Predictive Analytics: Multiple Regression

DA 101, Dr. Ladd

Week 11

Multiple or Multivariate Regression

Multiple Regression lets you add more independent variables.

Bivariate regression (the normal kind):

\(Y=b_{0}+b_{1}x\)

Multivariate regression:

\(Y=b_{0}+b_{1}x_{1}+b_{2}x_{2}+b_{3}x_{3}+...\)

You can add more variables to the fit() function.

Let’s use the mtcars dataset, which has more variables than mpg.

carmodel <- linear_reg() %>%
      set_engine("lm") %>%
      fit(mpg~disp+hp+drat, data=mtcars)

#Let's talk about the results together:
summary(carmodel$fit)

Once you have a model, you can predict new values!

newvals <- tibble(disp=400,hp=145,drat=4.2)

predict(carmodel,newvals)

How to Choose Predictor Variables

There’s no magic solution! You can try different options, but use your logic and don’t just throw everything in there.

Occam’s Razor says that the simplest model is probably the best one.

Think carefully about how many variables you add.

As you add variables, \(R^{2}\) will increase.

But think about how much it’s increasing.

And use Adjusted \(R^{2}\) for multivariate models. It accounts for adding more variables.

Avoid Multicollinearity: when two predictor variables correlate.

This will confuse the model and mess up your results! It could even result in false predictions.

How do we find multicollinearity?

You can do a pairwise comparison of the variables you’re thinking about.

library(GGally)

ggpairs(dataset, columns=c("var1","var2","var3"))

This will give you scatterplots and correlation coefficients to compare.

You can consider categorical variables as predictors, too.

But in the coefficients, the first category will always be left out as the baseline.

All the remaining slopes are relative to that baseline!

Let’s create an example using the mpg dataset.

Challenge: Seattle Housing Data

Try to make an effective multivariate linear model to predict housing prices in Seattle.

Take a look at the dataset and logically choose some predictors. Check for multicollinearity before you run your model! When you’re done, try to predict housing price based on some new data points you create.

Download house_sales.tsv. You’ll need to open this with housing <- read_tsv("house_sales.tsv").

Regression Diagnostics

Like the Q-Q Plot, diagnostic plots help us understand if our model is valid and reliable.

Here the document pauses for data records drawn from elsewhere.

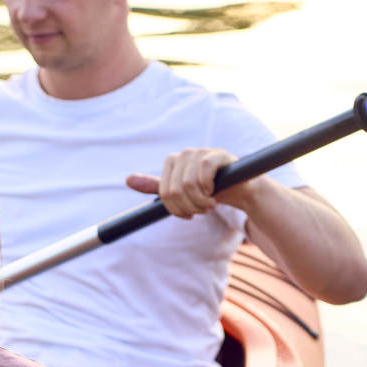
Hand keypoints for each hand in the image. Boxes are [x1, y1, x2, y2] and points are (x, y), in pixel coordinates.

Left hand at [126, 147, 258, 219]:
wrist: (239, 190)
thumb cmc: (208, 191)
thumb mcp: (180, 192)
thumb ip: (155, 187)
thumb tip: (127, 180)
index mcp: (172, 162)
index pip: (164, 193)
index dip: (176, 209)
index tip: (188, 214)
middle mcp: (184, 154)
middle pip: (175, 190)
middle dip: (189, 207)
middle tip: (202, 210)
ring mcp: (201, 152)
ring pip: (188, 184)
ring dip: (200, 202)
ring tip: (209, 204)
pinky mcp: (217, 154)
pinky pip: (204, 171)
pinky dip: (208, 189)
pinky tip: (214, 193)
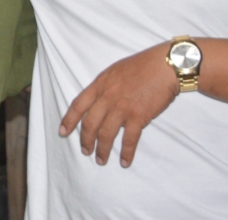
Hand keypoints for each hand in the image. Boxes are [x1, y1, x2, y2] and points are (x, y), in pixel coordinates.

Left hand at [59, 42, 177, 167]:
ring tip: (101, 160)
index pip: (78, 105)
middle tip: (85, 151)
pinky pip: (129, 140)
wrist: (164, 65)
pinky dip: (126, 153)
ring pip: (106, 134)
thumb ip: (103, 86)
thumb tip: (97, 100)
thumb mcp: (114, 71)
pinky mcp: (139, 116)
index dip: (69, 120)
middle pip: (90, 124)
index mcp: (99, 85)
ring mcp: (122, 108)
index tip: (62, 132)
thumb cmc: (141, 66)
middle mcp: (107, 97)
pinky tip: (125, 161)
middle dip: (85, 140)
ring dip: (102, 150)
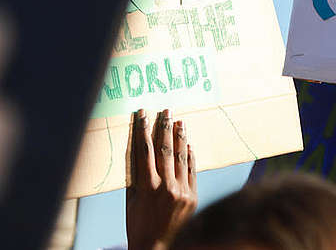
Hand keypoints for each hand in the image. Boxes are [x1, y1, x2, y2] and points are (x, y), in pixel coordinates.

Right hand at [126, 109, 196, 249]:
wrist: (156, 247)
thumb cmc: (138, 225)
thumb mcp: (131, 201)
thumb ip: (138, 178)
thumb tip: (141, 154)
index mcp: (146, 187)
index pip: (144, 151)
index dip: (143, 130)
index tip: (143, 114)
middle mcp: (165, 186)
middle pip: (165, 149)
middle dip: (165, 127)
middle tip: (166, 110)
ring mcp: (181, 191)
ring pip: (182, 157)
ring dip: (181, 137)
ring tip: (180, 121)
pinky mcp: (193, 196)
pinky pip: (192, 171)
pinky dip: (191, 157)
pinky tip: (189, 145)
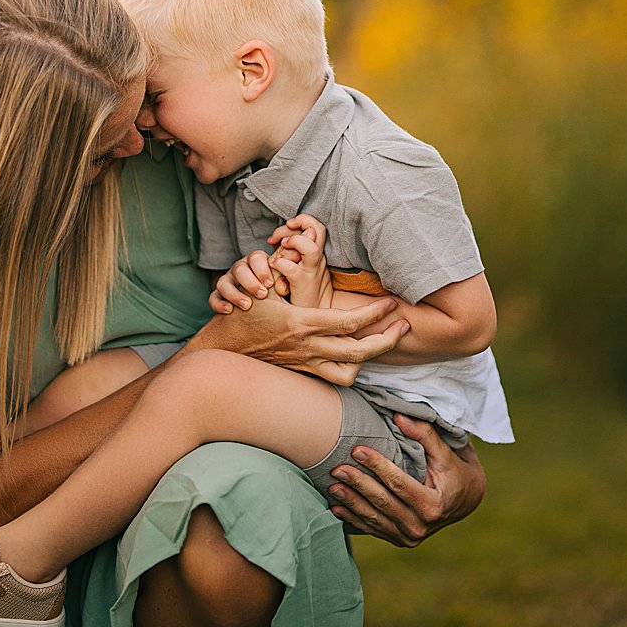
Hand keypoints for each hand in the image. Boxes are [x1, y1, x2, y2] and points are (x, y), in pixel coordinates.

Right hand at [193, 290, 408, 385]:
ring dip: (368, 360)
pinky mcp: (303, 371)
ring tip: (381, 341)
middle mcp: (307, 348)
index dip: (376, 313)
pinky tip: (357, 354)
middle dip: (387, 340)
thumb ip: (290, 274)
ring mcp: (305, 363)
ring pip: (348, 373)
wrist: (222, 349)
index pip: (349, 322)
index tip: (393, 303)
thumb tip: (309, 248)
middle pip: (358, 352)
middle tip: (404, 325)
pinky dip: (350, 369)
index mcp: (302, 324)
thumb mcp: (268, 290)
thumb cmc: (244, 314)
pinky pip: (334, 378)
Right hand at [209, 250, 284, 313]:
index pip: (256, 258)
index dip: (262, 270)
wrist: (268, 309)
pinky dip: (219, 304)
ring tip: (247, 305)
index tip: (270, 284)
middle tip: (262, 295)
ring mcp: (228, 280)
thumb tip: (281, 286)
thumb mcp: (284, 285)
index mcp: (257, 261)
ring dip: (235, 294)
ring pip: (223, 282)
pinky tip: (229, 311)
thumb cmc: (279, 293)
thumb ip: (284, 282)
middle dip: (250, 282)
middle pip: (239, 269)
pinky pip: (213, 297)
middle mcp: (241, 268)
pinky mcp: (218, 294)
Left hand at [267, 216, 329, 307]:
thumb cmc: (299, 291)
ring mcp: (311, 272)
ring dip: (294, 241)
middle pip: (318, 229)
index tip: (286, 228)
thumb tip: (279, 239)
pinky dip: (279, 263)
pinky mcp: (302, 286)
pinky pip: (292, 269)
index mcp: (317, 253)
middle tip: (285, 230)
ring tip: (281, 245)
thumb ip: (292, 252)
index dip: (301, 221)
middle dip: (301, 222)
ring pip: (310, 248)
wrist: (310, 318)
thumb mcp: (299, 267)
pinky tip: (272, 265)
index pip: (316, 226)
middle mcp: (317, 260)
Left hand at [327, 417, 484, 546]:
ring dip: (350, 502)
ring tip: (331, 486)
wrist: (468, 501)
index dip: (377, 466)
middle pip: (382, 502)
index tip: (357, 450)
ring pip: (374, 518)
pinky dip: (353, 518)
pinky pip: (373, 529)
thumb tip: (399, 416)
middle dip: (358, 484)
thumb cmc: (458, 472)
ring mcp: (409, 537)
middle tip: (337, 468)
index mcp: (433, 505)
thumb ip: (425, 435)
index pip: (399, 484)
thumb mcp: (447, 453)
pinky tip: (336, 507)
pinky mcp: (400, 540)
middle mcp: (420, 526)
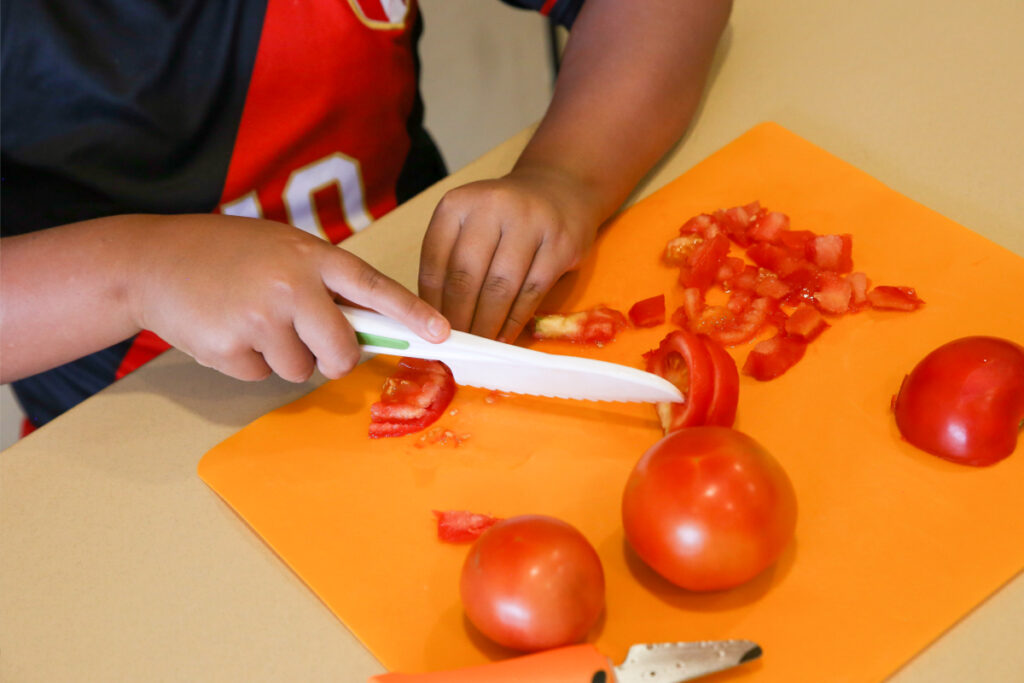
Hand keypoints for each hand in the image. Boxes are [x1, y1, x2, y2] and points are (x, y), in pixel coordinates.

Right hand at [130, 214, 448, 381]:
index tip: (443, 334)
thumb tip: (367, 331)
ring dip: (283, 357)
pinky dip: (248, 363)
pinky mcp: (230, 346)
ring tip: (251, 319)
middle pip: (341, 350)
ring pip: (301, 370)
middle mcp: (290, 284)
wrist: (152, 260)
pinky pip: (261, 376)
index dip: (411, 313)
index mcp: (311, 256)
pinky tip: (227, 330)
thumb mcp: (283, 250)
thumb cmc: (228, 255)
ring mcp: (259, 316)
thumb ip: (324, 283)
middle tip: (310, 341)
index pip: (373, 287)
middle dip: (334, 358)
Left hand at [418, 166, 599, 341]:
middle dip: (458, 317)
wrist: (560, 189)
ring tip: (478, 344)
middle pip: (466, 276)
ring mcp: (530, 223)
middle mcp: (493, 206)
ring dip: (486, 323)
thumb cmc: (505, 217)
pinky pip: (532, 292)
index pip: (435, 261)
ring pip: (500, 287)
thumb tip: (432, 316)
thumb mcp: (469, 222)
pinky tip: (504, 336)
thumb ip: (450, 259)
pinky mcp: (560, 244)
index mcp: (458, 203)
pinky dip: (515, 320)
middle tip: (455, 343)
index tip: (430, 329)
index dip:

autoplot() gives us four common diagnostic plots.

library(ggfortify)

autoplot(mpgmodel$fit)

Without ggfortify, you will see an error: “Objects of type lm not supported by autoplot.”

The output of the autoplot function. Let’s go through these one at a time

On all of these graphs, pay attention to labeled/numbered outliers.

Top right shows the Q-Q Plot.

We know this one already! Look for the dots to be on the line.

Top left shows Residuals vs. Fitted Values.

Residuals (the vertical distance from a point to the regression line) versus the fitted values (the y-value on the line corresponding to each x-value).

The blue line should be relatively flat and lie close to the gray dashed line.

Bottom left shows the square root of standardized residuals vs. fitted values.

The x-axis is the same here as on the one above. This graph helps us see homoscedasticity, that the variance in the residuals doesn’t change as a function of x.

We want the blue line to be mostly flat. We want to avoid heteroscedasticity!

Lower right shows standardized residuals against leverage.

Leverage is a measure of how much each data point influences the regression. On this plot, you want to see that the blue line stays close to the horizontal gray dashed line and that no points have a large Cook’s distance (i.e, >0.5).

In this case, it’s showing factor levels because we used a categorical variable.

Let’s try this again with your Seattle housing models!